─── EXCERPTED PASSAGE

Not only that, but will I be able to fly along at the same rate as the other actors, none of whom have taken a fourteen year hiatus?  Many of them have done these improv movies before with the director. 

And how does this whole, no concrete script, no written dialogue thing work?  Even though it seems to me, that there is a freedom in it, because the camera is just rolling and the scene unfolds however it does.  There is a sense that maybe the character will feel more like it is mine.  Rather than a chess piece being moved about.  But it’s an odd feeling too.  I am so used to finding clues about the back-story from the script.  With this project, each person writes their own back-story. 

And then I wonder, since they don’t know what they are going to have until it comes out of everybody’s mouths, how will they know how to cover it?  Will they be able to cut it?  And then I think, It’s none of your business, Meg.  And I try to let it go.

I called my old acting agent, Ilene, today, and we talked about the logistics, when they needed me, where I would be staying, and it was wonderful to hear her voice, to be chatting like old times and at the same time, it was sort of strange too, how there is the familiarity and yet a huge hunk of time has passed.  Everything the same, but different.

What an interesting life I have.


I didn’t win but…

I had a damned good time!  The food was better than edible.  I have never been to a big banquet dinner where I actually ate the food.  Not only that, I didn’t know that I knew so many people.  It’s going to sound weird, it’s a hard feeling to explain, but it felt like I was beginning to be part of this writing community.  Seriously.  People kept coming by and saying hello, giving me hugs, and it didn’t stop after the prize was handed to someone else.  If anything, I had an even better time.

──────

Please carry on the passage about the improv film and the writing banquet, starting after its last sentence. The records after this point are separate material, unrelated to the text above.

─── SUPPLIED MATERIAL

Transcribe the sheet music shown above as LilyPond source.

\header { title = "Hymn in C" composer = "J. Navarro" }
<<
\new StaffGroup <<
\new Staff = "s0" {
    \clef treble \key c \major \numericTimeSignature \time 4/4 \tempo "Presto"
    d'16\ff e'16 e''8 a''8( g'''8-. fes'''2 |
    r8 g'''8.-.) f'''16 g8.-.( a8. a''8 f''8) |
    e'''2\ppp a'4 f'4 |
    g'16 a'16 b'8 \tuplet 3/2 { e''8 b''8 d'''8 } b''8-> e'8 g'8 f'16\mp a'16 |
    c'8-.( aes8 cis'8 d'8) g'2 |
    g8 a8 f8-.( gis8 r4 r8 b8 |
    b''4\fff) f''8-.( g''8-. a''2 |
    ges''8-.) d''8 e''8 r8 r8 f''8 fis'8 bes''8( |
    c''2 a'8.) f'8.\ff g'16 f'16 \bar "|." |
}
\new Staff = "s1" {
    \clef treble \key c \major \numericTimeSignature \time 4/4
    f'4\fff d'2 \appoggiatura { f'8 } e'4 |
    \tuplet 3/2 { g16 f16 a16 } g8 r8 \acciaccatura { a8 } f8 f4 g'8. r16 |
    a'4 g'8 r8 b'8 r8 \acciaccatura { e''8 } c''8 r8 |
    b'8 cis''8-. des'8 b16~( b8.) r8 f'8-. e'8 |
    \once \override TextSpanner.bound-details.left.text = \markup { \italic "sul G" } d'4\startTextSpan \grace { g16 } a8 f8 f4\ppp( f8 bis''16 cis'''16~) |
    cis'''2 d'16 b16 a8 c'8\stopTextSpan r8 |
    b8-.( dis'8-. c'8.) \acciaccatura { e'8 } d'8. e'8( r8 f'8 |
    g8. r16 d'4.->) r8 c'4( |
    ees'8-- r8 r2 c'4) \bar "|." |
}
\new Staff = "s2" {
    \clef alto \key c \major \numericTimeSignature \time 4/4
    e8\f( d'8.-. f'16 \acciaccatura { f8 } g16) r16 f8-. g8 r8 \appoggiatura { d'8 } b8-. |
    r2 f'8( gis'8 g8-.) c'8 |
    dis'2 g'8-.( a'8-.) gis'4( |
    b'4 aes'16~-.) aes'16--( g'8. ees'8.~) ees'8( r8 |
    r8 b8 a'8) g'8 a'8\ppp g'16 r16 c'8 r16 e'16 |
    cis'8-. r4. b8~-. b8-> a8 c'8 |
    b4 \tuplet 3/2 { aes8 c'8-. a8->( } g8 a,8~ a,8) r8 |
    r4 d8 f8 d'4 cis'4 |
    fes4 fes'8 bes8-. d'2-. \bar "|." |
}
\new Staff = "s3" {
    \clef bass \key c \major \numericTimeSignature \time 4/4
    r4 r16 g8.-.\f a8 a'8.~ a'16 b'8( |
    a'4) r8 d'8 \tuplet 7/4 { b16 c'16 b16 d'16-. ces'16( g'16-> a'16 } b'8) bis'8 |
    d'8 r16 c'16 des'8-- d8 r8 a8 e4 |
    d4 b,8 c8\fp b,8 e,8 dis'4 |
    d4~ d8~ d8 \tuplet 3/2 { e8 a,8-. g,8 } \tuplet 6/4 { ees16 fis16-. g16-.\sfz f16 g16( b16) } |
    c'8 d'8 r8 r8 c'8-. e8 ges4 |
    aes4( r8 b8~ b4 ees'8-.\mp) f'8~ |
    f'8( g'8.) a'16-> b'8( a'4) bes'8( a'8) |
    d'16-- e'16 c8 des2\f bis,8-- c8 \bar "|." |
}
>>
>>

──────

EXERCISE RESULT:
Christianne whooping and hollering her hands clapping wide and big over her head when my name was announced and I had to stand up.  (I’m grinning at my computer right now remembering it.) Her fierce hug afterwards and her note that I read when I got home and washed my face.

The white rose that was pinned to my dress, so everyone would know that I was a nominee.  It felt special. 

The bagpiper who walked with a bent-kneed-glide and led the procession of the Lieutenant Governor and the other dignitaries that were there.

Rita Wong won the poetry prize for her poetry collection Forage. And I am so happy for her.  We spent the last week on the book tour and if I could have chosen anyone to win something, it would have been her.  Not just because her poetry rocks, but because of everything she is, how she walks in the world, the straight forward, pure truth that surrounds her. 

Karen was there, and James too.  And a lovely man in a velvet jacket and a kilt said such sweet things to me, and he had such kind eyes, and I enjoyed talking with him and wished I knew him better so I could ask him if the rumors about what was, or wasn’t under the kilt were true. 

Another man in a green shirt and a dark blue blazer introduced himself and told me how much he loved Gemma.  That it was a hard, but important book.  And when he said this and other things too, my eyes filled up, because Gemma is my child that nobody wanted, and that he saw her beauty, said these things to me, moved me deeply. 

Several of my favorite booksellers came by and said hello.  It was cozy.  I wish I didn’t suck at names.  I remembered faces, incidents, conversations even, but I don’t remember the names.

And then when Robert Wiersema and Dennis Foon joined up with me and Don, well the conversation topics got a little out of hand, but I suppose I am to blame partly for that.  It’s fun being bad.  I haven’t laughed so much in quite a while. 

Robert is almost finished the first draft of his new novel, which is really exciting.  And he and his family are going on a very long cruise, which I hope will be exciting and action-packed in a good way, not the throwing-up variety.

It is one o’clock in the morning, and I should go to bed, but sleep is impossible.  I’m still too excited by the evening.  Tonight made me want to write.  But Don is waiting, patiently upstairs, so tomorrow. Tomorrow I write.  And hopefully, write well.